It was in Padua in 1685 that the Cuneus Prophetarum, his vast treatise on theology, was published in Albanian and Italian with the assistance of Cardinal Barbarigo. Bogdani had finished the Albanian version ten years earlier but was refused permission to publish it by the Propaganda Fide which ordered that the manuscript be translated first, no doubt to facilitate the work of the censor. The full title of the published version is:
"Cvnevs prophetarvm de Christo salvatore mvndi et eivs evangelica veritate, italice et epirotice contexta, et in duas partes diuisa a Petro Bogdano Macedone, Sacr. Congr. de Prop. Fide alvmno, Philosophiae & Sacrae Theologiae Doctore, olim Episcopo Scodrensi & Administratore Antibarensi, nunc vero Archiepiscopo Scvporvm ac totivs regni Serviae Administratore"
(The Band of the Prophets Concerning Christ, Saviour of the World and his Gospel Truth, edited in Italian and Epirotic and divided into two parts by Pjetër Bogdani of Macedonia, student of the Holy Congregation of the Propaganda Fide, doctor of philosophy and holy theology, formerly Bishop of Shkodra and Administrator of Antivari and now Archbishop of Skopje and Administrator of all the Kingdom of Serbia).

Actions to take
a) Decide whether each statement below agrees with the passage on the Cuneus Prophetarum, answering yes or no and quoting the deciding words of the passage: (i) the work was published in Padua in 1685; (ii) the Propaganda Fide allowed Bogdani to publish the Albanian version as soon as he finished it; (iii) Bogdani had formerly been Bishop of Shkodra.
b) Swap "Skopje" for "Ohrid" in everything from "(The Band of" down to "Kingdom of Serbia)." in the passage on the Cuneus Prophetarum.
c) According to the passage on the Cuneus Prophetarum, whose assistance helped bring about its publication?

Chart understanding data
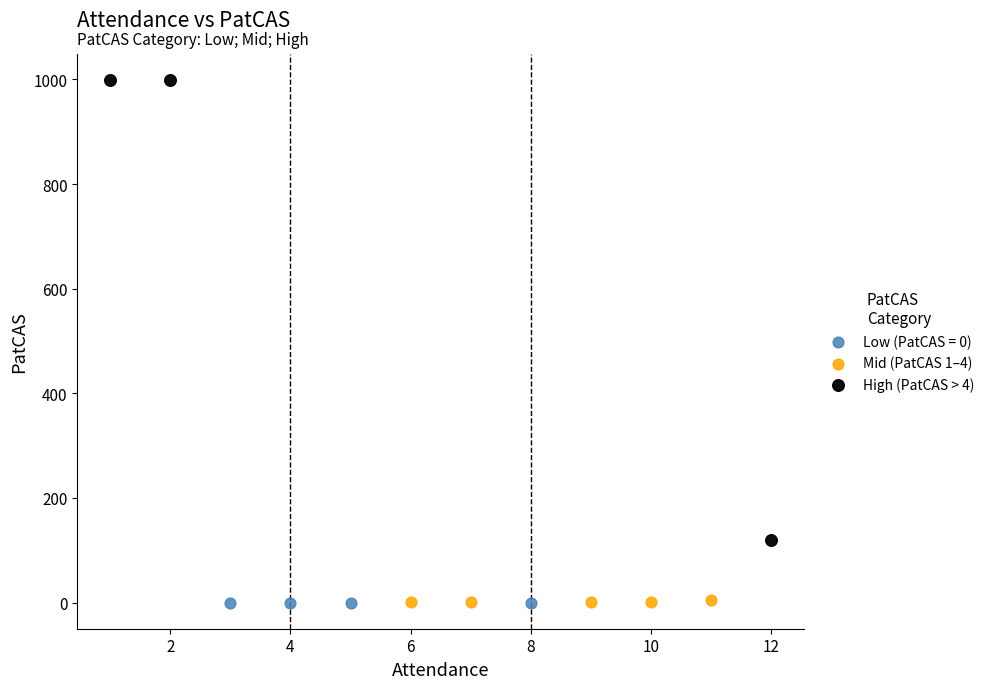

Which series reaches the maximum Y coordinate?

High (PatCAS > 4)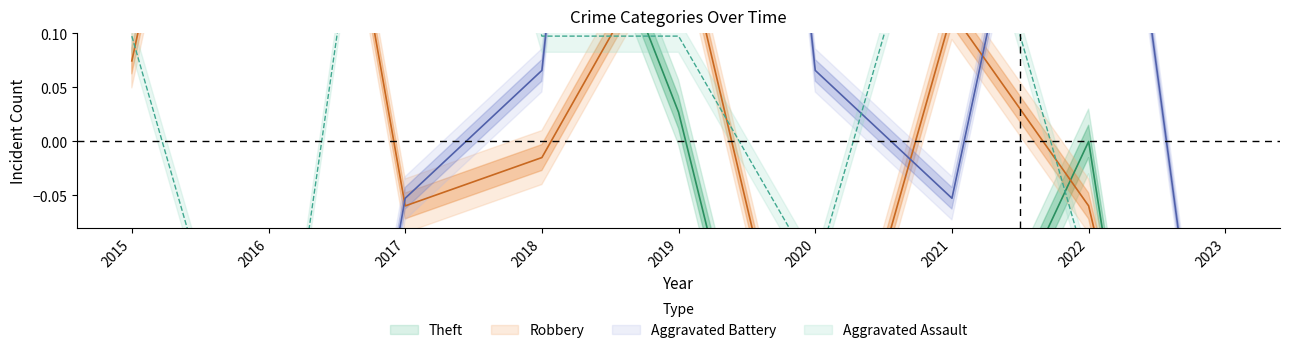

What is the minimum value for Theft?

-0.8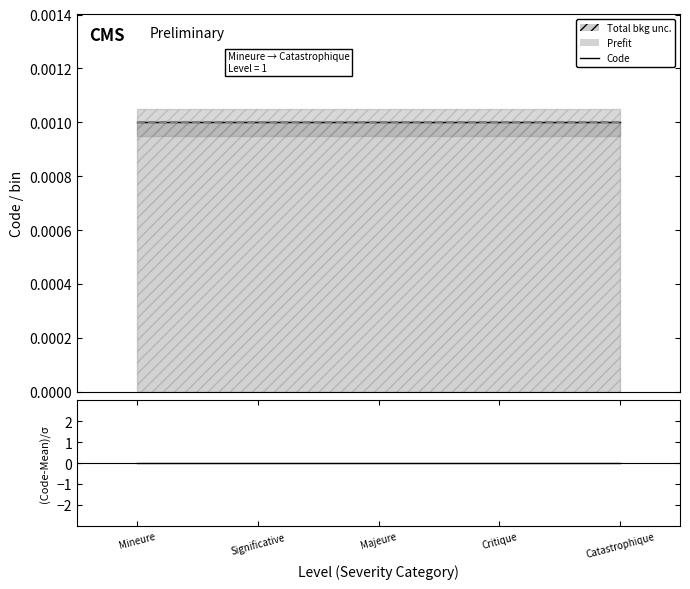

What position from the right is Catastrophique?

1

Responses by task
a)
(i) Yes: "It was in Padua in 1685 that the Cuneus Prophetarum, his vast treatise on theology, was published in Albanian and Italian"
(ii) No: "was refused permission to publish it by the Propaganda Fide which ordered that the manuscript be translated first"
(iii) Yes: "formerly Bishop of Shkodra"

b)
(The Band of the Prophets Concerning Christ, Saviour of the World and his Gospel Truth, edited in Italian and Epirotic and divided into two parts by Pjetër Bogdani of Macedonia, student of the Holy Congregation of the Propaganda Fide, doctor of philosophy and holy theology, formerly Bishop of Shkodra and Administrator of Antivari and now Archbishop of Ohrid and Administrator of all the Kingdom of Serbia).

c) Cardinal Barbarigo.